Por: Columnista invitado

El ADN de Álvarez Balanta

Para entender mejor cómo a los 21 años se juega con la madurez con que lo hace Éder Álvarez Balanta, hay que ir a su origen: una familia unida, cristiana y futbolera.

Su padre, Wílmer, alcanzó a jugar en Santa Fe; su tío Darley, hoy fiscal en los Llanos Orientales, era un gran puntero con el que jugábamos campeonatos aficionados en las iglesias cristianas de Bogotá.

En ese ambiente vimos por primera vez jugar a un niño cuyas condiciones físicas eran superiores a las de los demás. Le gustaba jugar de 8 o de 5, así el técnico de la selección, José Pékerman, lo esté probando de defensa central.

Con él sucedió algo parecido a lo de Falcao. Apenas lo vio jugar el exfutbolista argentino de Millonarios Silvano Espíndola, lo convocó al partido que hace comenzando cada año para ver nuevas figuras. “A este pibe hay que mandarlo a Argentina ya”, dijo sin dudar, como cuando intuyó que Falcao sería un goleador de talla internacional.
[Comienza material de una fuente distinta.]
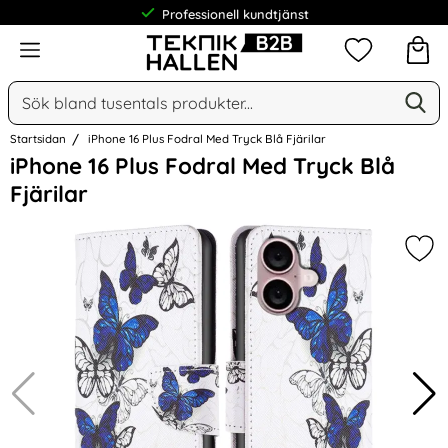
Professionell kundtjänst
Meny
Mina favorit
Sök
Ge
Sök på Narse Group AB
Startsidan
iPhone 16 Plus Fodral Med Tryck Blå Fjärilar
Hoppa
iPhone 16 Plus Fodral Med Tryck Blå
över
Fjärilar
Bilder
Mark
En el caso de Éder, lo que siempre ha impresionado es su madurez y tranquilidad para buscar el balón y saber qué hacer con él, aunque contra Japón en Cuiabá lo vimos echarse la defensa al hombro y salvar varios balones de gol.

La mitad del partido le bastó para decir: merezco la titular. “Cómo anticipa este muchacho, dónde lo tenían guardado”, preguntó en el estadio Arena Pantanal un comentarista de la red brasileña Globo. Pudo empezar en Argentina dos años antes, pero la familia de Balanta, como lo llaman en River, no tenía el dinero para pagar los tiquetes hacia Buenos Aires ni su manutención. Una vez lo vieron jugar allá se ganó la titular y ahora suena como nuevo jugador de la Juventus de Turín. Hoy la familia está dichosa y yo celebro con ellos.

Darley, su tío y consejero futbolístico, que imparte justicia luciendo orgulloso la camiseta de la selección o la de River que le regaló su sobrino, me dice: “La clave aquí ha sido la familia, pues Éder Fabián, en lo personal, es reflejo del ambiente imperante en cuanto a formación en diferentes disciplinas del conocimiento académico, los principios de la moral cristiana y modelos deportivos (se refiere al papá y a él) que así no hayan trascendido a nivel profesional lo formaron para ese nivel”.

Crédito aparte le da al padre que vio en su hijo el talento e hizo todos los esfuerzos para formarlo en La Equidad y en la Academia Compensar de Bogotá hasta cuando apareciera la oportunidad. El ADN de Álvarez es también el talento afrocolombiano de Puerto Tejada, Cauca, razón por la cual desde niño siempre lo llevaban para que jugara “con sus ancestros, con los que saben”.

Ahora, cada vez que va a Colombia juega sus picaditos allí y en Villavicencio, donde entre papá, tíos y primos arman dos equipos de gran nivel. De esta tradición familiar surgió el gran jugador que, como Falcao, es fruto de la fórmula familia, valores y disciplina (ya una vez publiqué en El Espectador “El ADN de Falcao”).

¿Por qué impresiona lo que debiera ser una regla en la formación de deportistas de alto rendimiento? Porque Éder Álvarez es una excepción a la regla. La mayoría de los futbolistas colombianos se quedan como promesas porque provienen de familias atomizadas, no tienen formación espiritual ni académica y si su mente es frágil los pies no harán mucho por ellos.